Things have however taken a turn for the worse now; I’m not only getting logged out from Facebook on my 3 devices (work Win XP PC, home Ubuntu netbook & Android smartphone), I’m now even getting locked out of my account altogether, having to change my password on my smartphone (as that one has the OTP generator in the Facebook app). This happened 4 times in the last week and it is that frustrating that I disabled Facebook Chat in Thunderbird. And maybe that’s just what Facebook is aiming for; encouraging users to use Facebook Chat in a Facebook-owned/ -controlled context instead of in a neutral, ad-free 3rd party application? Wankers!
account locked
Now you can have my Facebook password as well!
It’s been almost a year since I volunteered to give my readers my Google password, after enabling 2-step verification that is. I ended the blogpost on that topic with
And now off to Facebook security settings, to enable login notifications & approvals.
And although I did activate “login notifications” at that point, I did not enable approvals (for reasons I don’t remember, maybe I was just being lazy).
Fast-forward to yesterday evening, when I received a mail from Facebook that stated that my account was temporarily locked because my is was logged into from a location I had never used before. I immediately changed my password and finally enabled “login approvals” this morning as well. “Approvals” sends a security code via SMS when logging in from an unknown location, which you’ll have to enter before effectively logging in. I was pleasantly surprised to see Facebook added a Google Authenticator-like code generator to their Android and iOS apps that you can use to generate a security code as well. Adding the extra security of login approval is easy enough. If you’re on Facebook or Google, you really should consider enabling those (with or without their respective smartphone-based security code generators).
One downside though; using an external chat client (Mozilla Thunderbird in my case) to access Facebook Chat over XMPP doesn’t work any more as Facebook doesn’t provide “application specific passwords” like Google does.
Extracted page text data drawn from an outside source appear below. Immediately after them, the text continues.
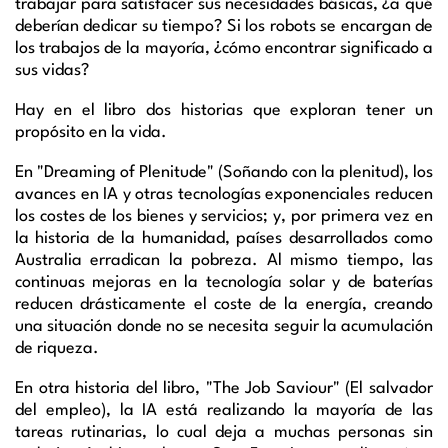
trabajar para satisfacer sus necesidades básicas, ¿a qué
deberían dedicar su tiempo? Si los robots se encargan de
los trabajos de la mayoría, ¿cómo encontrar significado a
sus vidas?
Hay en el libro dos historias que exploran tener un
propósito en la vida.
En "
Dreaming
of
Plenitude
" (Soñando con la plenitud), los
avances en IA y otras tecnologías exponenciales reducen
los costes de los bienes y servicios; y, por primera vez en
la historia de la humanidad, países desarrollados como
Australia erradican la pobreza. Al mismo tiempo, las
continuas mejoras en la tecnología solar y de baterías
reducen drásticamente el coste de la energía, creando
una si
tuación donde no se necesita
seguir la acumulación
de riqueza.
En otra historia del libro, "
The
Job
Saviour
" (El salvador
del empleo), la IA está realizando la mayoría de las
tareas rutinarias, lo cual deja a muchas personas sin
Update: as Jensen points out in the comments below Facebook does have application passwords, so I reenabled Facebook Chat in Thunderbird. But that might be a good thing anyway, as the warning mail I received from Facebook seems to refer to the use of Facebook chat over XMPP;
It looks like someone logged into “Rtgw_xmpp_username_password_
login” on Wednesday, November 14, 2012 at 9:04pm.
Not 100% sure if this was a real login attempt or a false positive, but apparently I’m not the first one to receive such a warning.